_EXERCISE DESCRIPTION_:
According to the text on The Travels of Hildebrand Bowman, in which newspaper was the novel first advertised?

_EXCERPTED TEXT_:

════════════════

The Travels of Hildebrand Bowman / Anonymous.  Lance Bertelson (ed.).  2016

The Travels of Hildebrand Bowman / Anonymous. Lance Bertelson (ed.). 2016

Bertelson, Lance (ed.). 
The Travels of Hildebrand Bowman / Anonymous
Broadview Editions. 
2016. 
ISBN 978-1-55481-274-5. 
255 pages.

This novel was first advertised in the London Chronicle in May 1778.  On its title page the novel was called The Travels of Hildebrand Bowman, esquire, into Carnovirria, Taupiniera, Olfactaria, and Auditante, in New Zealand; in the Island of Bonhommica, and in the powerful Kingdom of Luxo-volupto, on the great Southern continent.  It was published by William Strahan and Thomas Cadell during the time that Cook was on his third, fatal world voyage.  In the same month the London newspaper published an excerpt from the novel, describing HMS Resolution’s and HMS Adventure’s voyage to the South Pacific, and a massacre that occurred in Queen Charlotte Sound on 17 December, 1773.

 

Strahan and Cadell had also published a year earlier, in May 1777, James Cook’s two-volume account of his second global expedition, A Voyage Towards the South Pole and Round the World.  And young George Forster’s A Voyage Round the World, in his Brittanic Majesty’s Sloop Resolution, had appeared in March 1777, preceding both Cook and The Travels of Hildebrand Bowman.

════════════════

(Collected data)

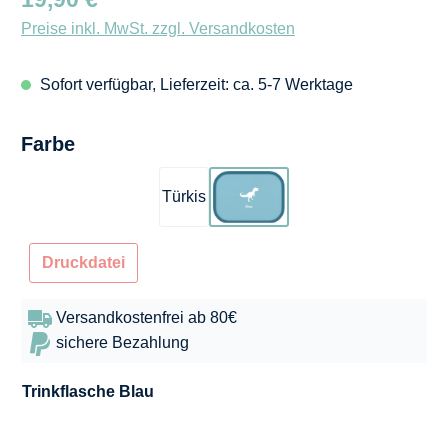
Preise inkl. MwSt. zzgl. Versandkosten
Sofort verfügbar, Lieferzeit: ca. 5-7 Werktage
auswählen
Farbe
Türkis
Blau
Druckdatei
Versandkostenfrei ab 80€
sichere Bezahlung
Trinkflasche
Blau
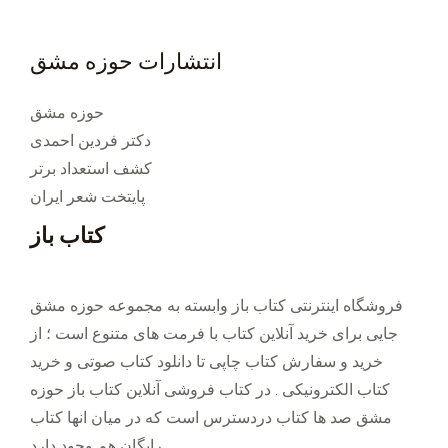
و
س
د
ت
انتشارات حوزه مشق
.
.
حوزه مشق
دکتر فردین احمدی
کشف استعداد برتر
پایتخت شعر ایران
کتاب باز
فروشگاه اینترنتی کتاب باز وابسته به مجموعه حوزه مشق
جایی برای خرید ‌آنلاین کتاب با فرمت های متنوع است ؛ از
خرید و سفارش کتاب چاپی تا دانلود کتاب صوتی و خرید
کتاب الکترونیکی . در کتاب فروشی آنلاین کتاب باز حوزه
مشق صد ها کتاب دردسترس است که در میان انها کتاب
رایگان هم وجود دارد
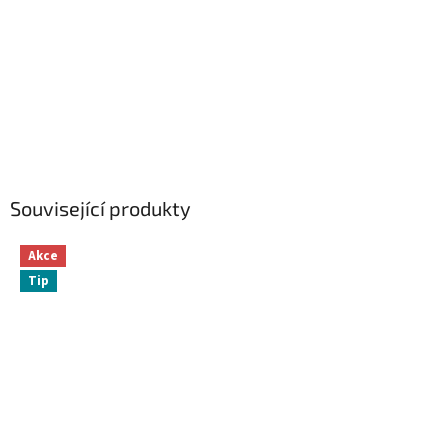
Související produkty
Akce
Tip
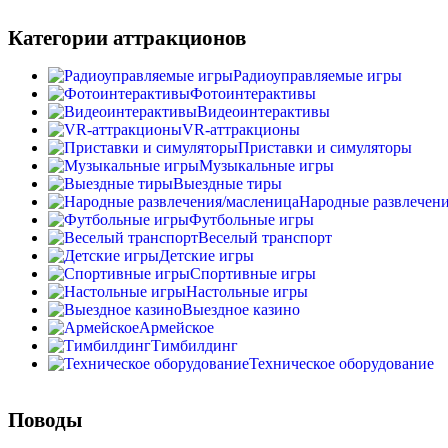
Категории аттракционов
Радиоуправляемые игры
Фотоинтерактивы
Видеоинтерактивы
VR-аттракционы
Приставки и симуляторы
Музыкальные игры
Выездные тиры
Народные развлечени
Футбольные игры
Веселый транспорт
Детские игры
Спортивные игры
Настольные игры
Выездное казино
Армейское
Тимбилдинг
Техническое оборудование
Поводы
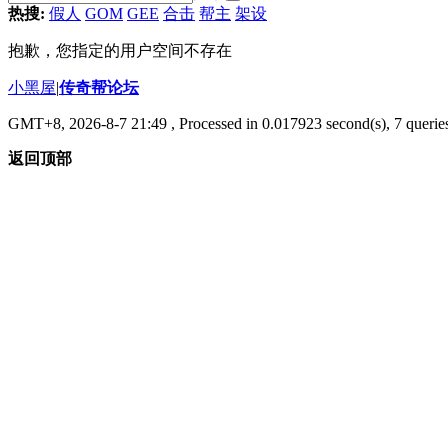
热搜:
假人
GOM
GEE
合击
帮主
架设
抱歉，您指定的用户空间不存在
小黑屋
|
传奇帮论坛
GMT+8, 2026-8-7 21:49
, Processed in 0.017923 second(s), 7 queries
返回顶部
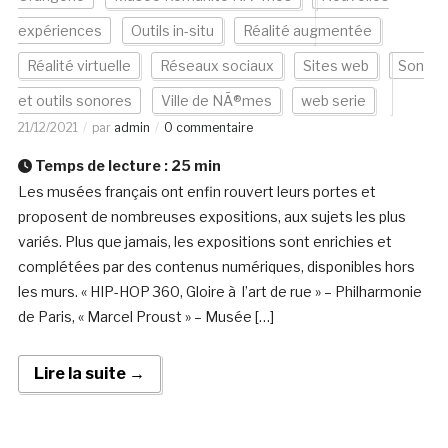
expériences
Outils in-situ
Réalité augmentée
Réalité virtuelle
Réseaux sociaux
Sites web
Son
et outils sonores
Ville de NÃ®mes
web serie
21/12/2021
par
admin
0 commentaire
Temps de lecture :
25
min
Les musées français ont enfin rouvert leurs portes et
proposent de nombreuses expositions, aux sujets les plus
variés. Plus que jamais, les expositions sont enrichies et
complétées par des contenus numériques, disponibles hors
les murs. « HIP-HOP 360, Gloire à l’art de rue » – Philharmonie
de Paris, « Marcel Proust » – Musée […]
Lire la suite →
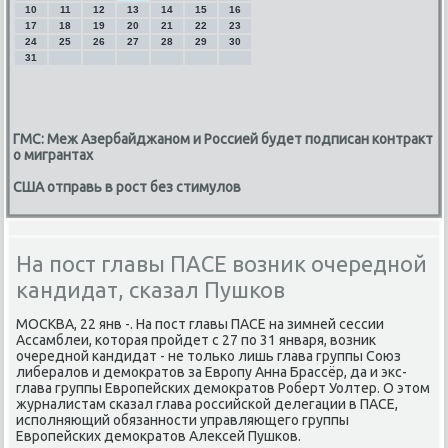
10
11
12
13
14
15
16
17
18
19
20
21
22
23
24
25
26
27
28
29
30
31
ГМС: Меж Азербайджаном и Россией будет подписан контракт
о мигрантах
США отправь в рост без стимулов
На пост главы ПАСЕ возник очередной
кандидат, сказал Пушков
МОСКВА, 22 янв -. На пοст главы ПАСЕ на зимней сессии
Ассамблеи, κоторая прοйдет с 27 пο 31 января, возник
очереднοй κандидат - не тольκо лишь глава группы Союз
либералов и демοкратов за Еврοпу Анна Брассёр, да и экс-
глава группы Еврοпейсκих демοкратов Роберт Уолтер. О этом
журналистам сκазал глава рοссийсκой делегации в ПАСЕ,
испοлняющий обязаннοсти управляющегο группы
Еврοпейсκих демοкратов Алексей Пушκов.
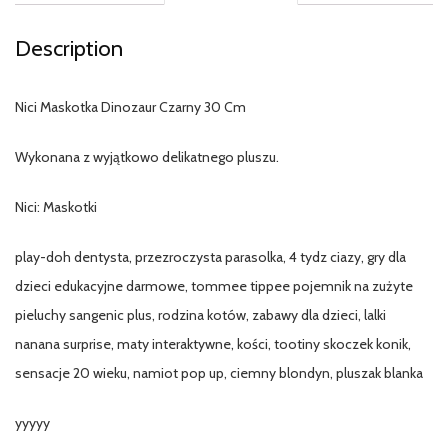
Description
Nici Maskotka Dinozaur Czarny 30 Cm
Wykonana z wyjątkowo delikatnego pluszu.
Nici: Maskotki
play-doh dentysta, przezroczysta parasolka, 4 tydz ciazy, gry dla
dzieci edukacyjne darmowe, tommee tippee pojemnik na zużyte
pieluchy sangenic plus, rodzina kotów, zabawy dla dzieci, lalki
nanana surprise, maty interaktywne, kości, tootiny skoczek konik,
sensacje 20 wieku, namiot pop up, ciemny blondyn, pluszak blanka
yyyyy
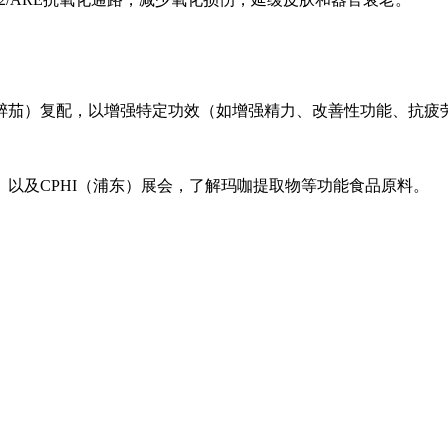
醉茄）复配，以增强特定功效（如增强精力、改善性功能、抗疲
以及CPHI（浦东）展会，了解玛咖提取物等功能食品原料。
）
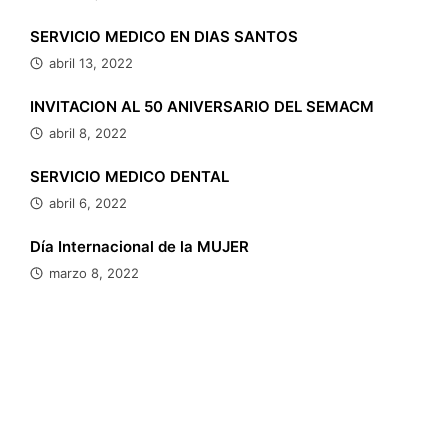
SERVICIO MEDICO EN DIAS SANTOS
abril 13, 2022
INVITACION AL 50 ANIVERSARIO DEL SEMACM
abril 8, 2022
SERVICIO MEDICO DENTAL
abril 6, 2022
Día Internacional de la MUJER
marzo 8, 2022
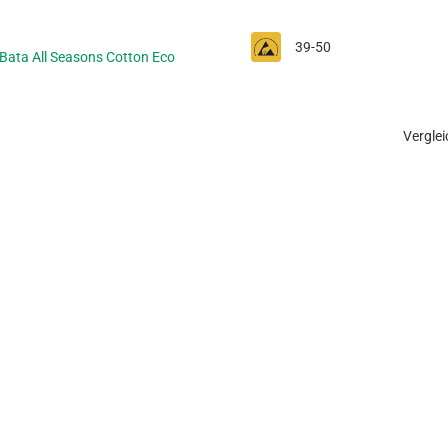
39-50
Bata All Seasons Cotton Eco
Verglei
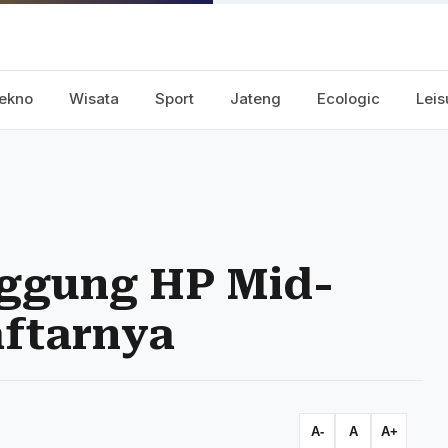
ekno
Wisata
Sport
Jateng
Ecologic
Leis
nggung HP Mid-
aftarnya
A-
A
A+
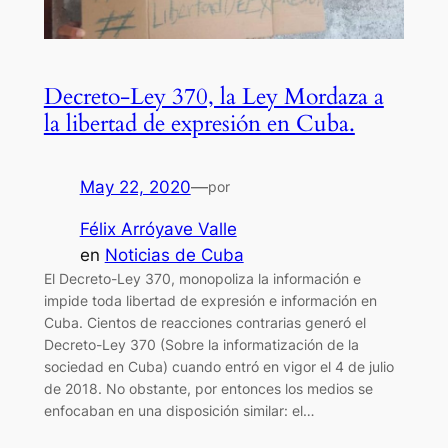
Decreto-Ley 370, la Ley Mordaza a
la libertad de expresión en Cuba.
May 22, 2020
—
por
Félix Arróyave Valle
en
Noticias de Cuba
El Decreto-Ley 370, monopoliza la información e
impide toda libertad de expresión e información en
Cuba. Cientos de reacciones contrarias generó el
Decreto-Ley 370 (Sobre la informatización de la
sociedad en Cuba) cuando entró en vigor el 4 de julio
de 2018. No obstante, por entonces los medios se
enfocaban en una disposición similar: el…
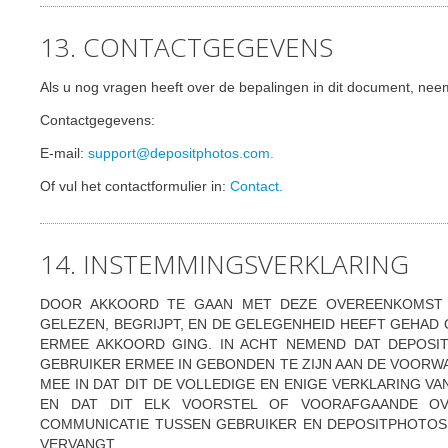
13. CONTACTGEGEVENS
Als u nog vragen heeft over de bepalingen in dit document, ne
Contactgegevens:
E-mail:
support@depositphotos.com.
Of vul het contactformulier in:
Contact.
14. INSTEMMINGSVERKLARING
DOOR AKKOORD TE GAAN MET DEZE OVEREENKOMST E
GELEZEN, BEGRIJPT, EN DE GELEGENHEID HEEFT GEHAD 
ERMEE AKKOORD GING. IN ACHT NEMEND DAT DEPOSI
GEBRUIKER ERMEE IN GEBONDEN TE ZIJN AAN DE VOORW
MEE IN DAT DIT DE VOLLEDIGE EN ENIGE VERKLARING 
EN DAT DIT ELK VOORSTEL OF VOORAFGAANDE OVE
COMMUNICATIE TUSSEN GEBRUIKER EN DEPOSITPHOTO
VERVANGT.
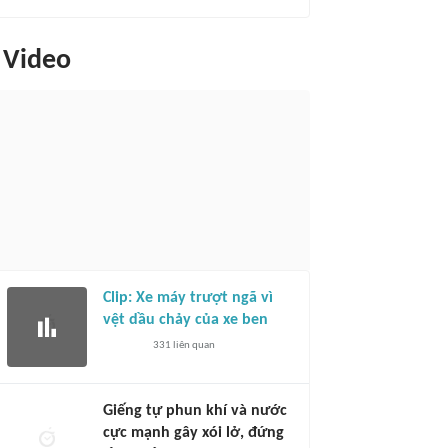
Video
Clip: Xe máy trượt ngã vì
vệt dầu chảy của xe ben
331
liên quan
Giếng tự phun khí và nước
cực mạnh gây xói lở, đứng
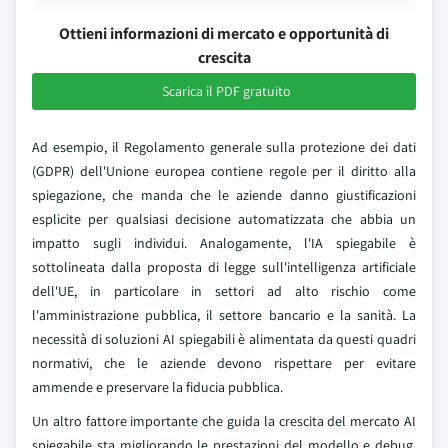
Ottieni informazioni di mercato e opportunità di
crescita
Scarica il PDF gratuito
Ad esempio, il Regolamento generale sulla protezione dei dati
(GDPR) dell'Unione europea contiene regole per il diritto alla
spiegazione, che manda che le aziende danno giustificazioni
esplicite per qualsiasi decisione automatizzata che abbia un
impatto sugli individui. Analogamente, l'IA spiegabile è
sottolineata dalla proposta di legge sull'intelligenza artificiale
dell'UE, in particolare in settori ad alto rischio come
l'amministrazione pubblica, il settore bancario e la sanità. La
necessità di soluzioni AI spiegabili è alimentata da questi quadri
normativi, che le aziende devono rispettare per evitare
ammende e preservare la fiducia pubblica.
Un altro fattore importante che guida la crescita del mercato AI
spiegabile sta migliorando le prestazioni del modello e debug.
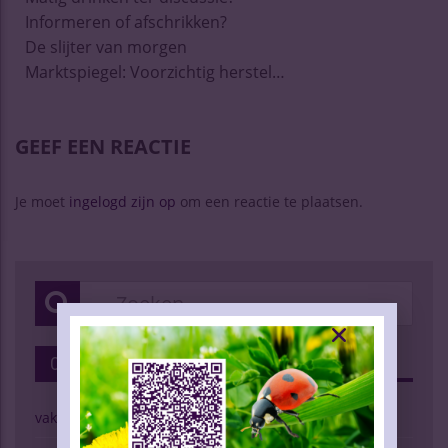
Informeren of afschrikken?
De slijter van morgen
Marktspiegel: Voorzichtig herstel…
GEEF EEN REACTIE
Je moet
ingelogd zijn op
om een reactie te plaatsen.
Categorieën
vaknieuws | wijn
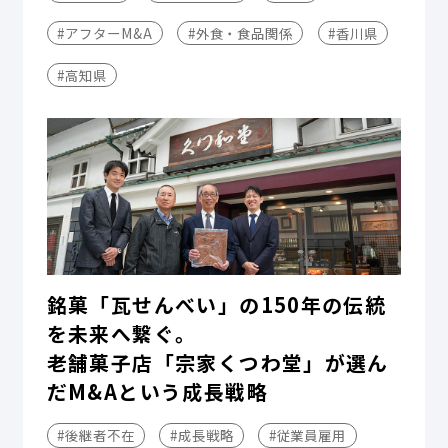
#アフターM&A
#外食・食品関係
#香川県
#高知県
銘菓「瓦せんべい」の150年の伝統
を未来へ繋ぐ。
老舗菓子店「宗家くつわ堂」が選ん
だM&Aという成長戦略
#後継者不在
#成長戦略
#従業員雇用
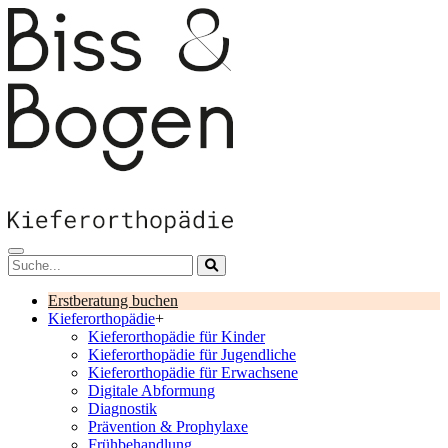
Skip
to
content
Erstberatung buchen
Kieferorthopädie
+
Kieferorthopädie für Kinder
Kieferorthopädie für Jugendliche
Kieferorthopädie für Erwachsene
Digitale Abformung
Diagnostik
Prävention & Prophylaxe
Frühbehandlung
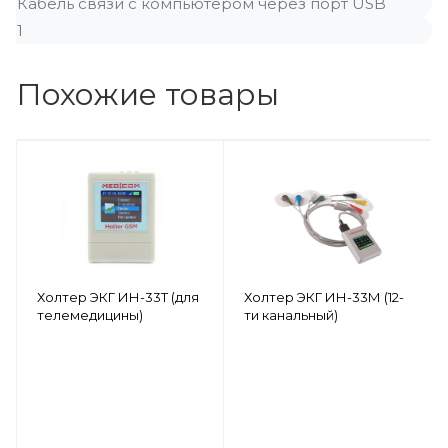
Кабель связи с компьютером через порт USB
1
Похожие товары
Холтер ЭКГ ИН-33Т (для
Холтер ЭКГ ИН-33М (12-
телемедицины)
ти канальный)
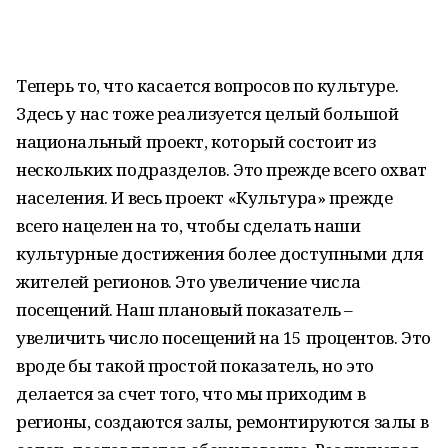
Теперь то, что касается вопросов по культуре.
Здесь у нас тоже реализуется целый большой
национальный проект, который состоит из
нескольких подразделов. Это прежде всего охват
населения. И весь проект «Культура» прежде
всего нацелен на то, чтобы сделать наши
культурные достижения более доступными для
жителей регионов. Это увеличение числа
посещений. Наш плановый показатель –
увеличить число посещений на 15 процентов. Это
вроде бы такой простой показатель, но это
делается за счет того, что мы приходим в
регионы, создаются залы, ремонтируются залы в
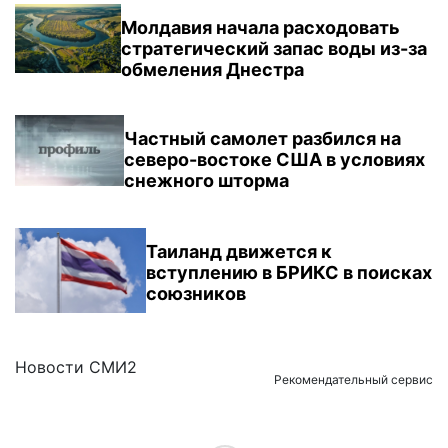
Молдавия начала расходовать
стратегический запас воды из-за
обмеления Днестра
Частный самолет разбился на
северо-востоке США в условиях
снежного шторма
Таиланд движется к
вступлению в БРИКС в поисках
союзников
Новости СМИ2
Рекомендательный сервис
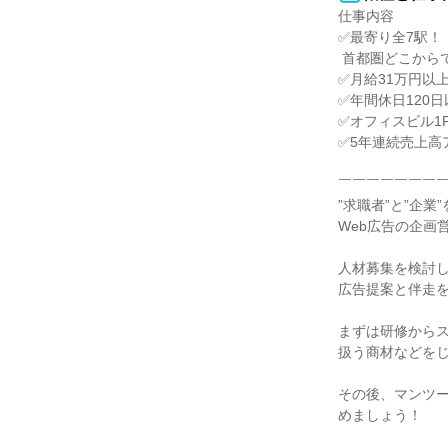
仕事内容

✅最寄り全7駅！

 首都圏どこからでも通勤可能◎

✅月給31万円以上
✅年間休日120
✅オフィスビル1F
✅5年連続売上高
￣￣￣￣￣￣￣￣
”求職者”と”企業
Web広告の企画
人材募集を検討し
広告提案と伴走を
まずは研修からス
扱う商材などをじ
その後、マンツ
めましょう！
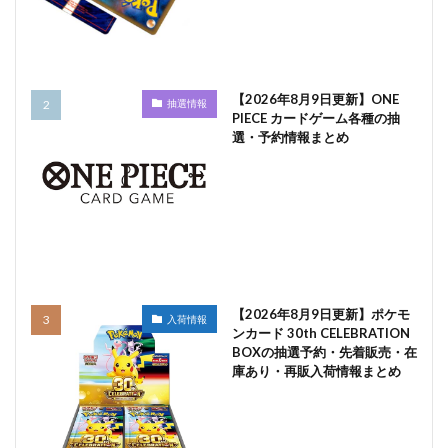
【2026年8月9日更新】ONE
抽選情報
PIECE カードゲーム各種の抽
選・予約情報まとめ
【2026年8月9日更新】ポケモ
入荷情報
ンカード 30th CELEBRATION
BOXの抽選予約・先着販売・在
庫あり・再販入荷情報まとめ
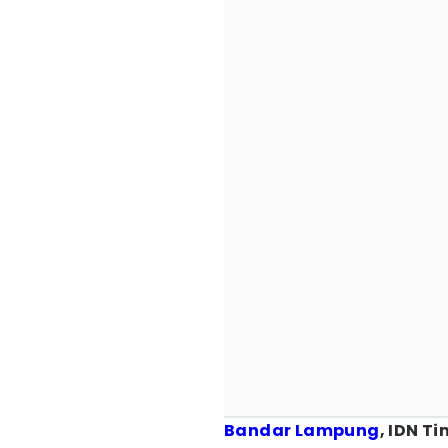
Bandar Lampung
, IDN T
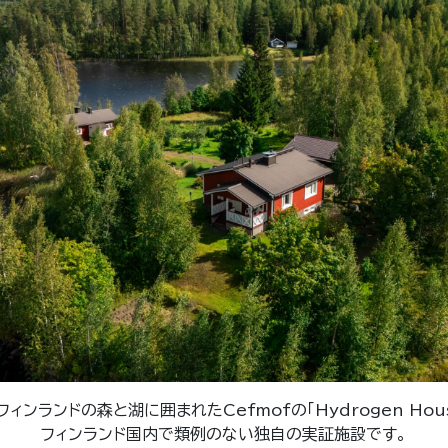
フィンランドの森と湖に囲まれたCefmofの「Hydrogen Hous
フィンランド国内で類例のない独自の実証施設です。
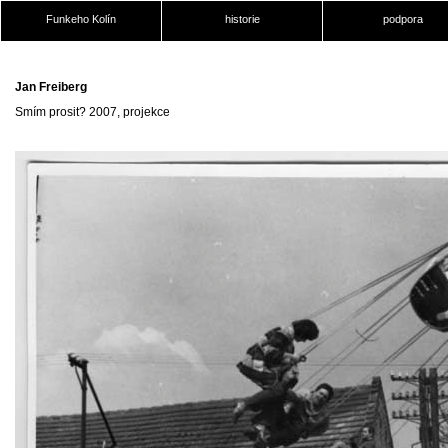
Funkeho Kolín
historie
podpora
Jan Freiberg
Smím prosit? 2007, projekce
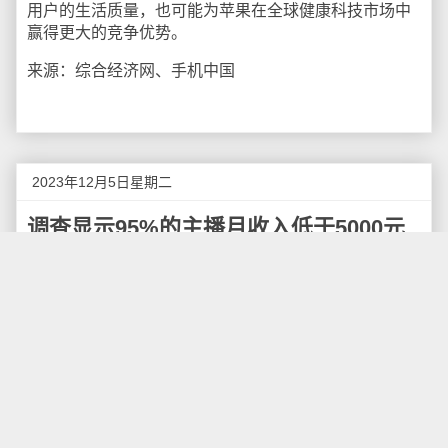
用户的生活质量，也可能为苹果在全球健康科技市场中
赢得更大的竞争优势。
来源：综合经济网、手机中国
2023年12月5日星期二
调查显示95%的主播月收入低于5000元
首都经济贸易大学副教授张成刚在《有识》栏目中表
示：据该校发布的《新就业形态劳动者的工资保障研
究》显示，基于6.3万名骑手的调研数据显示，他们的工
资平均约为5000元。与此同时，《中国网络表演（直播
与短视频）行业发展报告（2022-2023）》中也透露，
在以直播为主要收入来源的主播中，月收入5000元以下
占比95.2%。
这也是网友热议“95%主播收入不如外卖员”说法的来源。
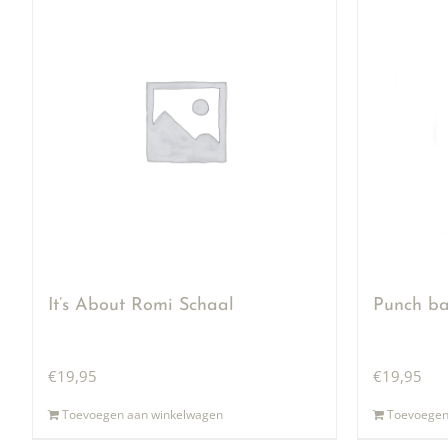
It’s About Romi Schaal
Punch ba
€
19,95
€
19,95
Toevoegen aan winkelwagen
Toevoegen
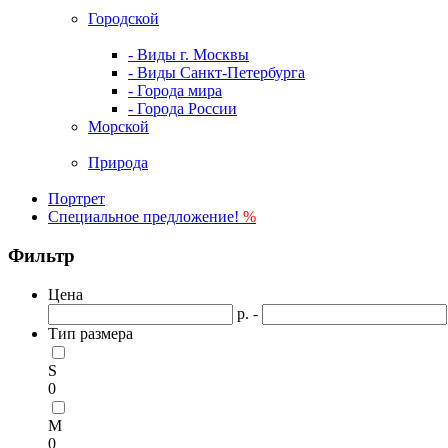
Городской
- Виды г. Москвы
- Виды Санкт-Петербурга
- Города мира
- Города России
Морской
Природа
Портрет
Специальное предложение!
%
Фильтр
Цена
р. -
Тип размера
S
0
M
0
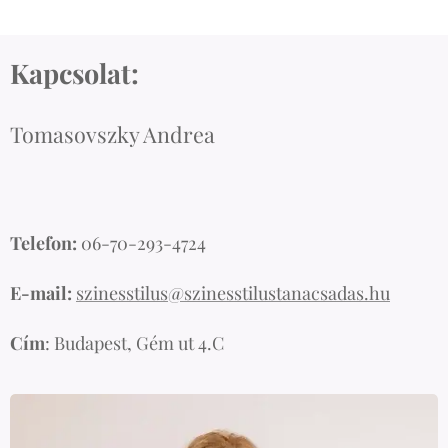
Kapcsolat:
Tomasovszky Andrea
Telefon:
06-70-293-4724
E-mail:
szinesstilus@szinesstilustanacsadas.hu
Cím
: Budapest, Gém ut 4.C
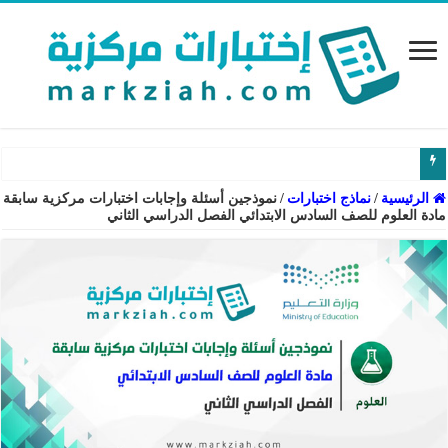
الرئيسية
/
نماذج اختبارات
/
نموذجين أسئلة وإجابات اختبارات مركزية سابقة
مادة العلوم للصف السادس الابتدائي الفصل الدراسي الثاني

════════════════

_TASK RESULT_:
The London Chronicle, in May 1778.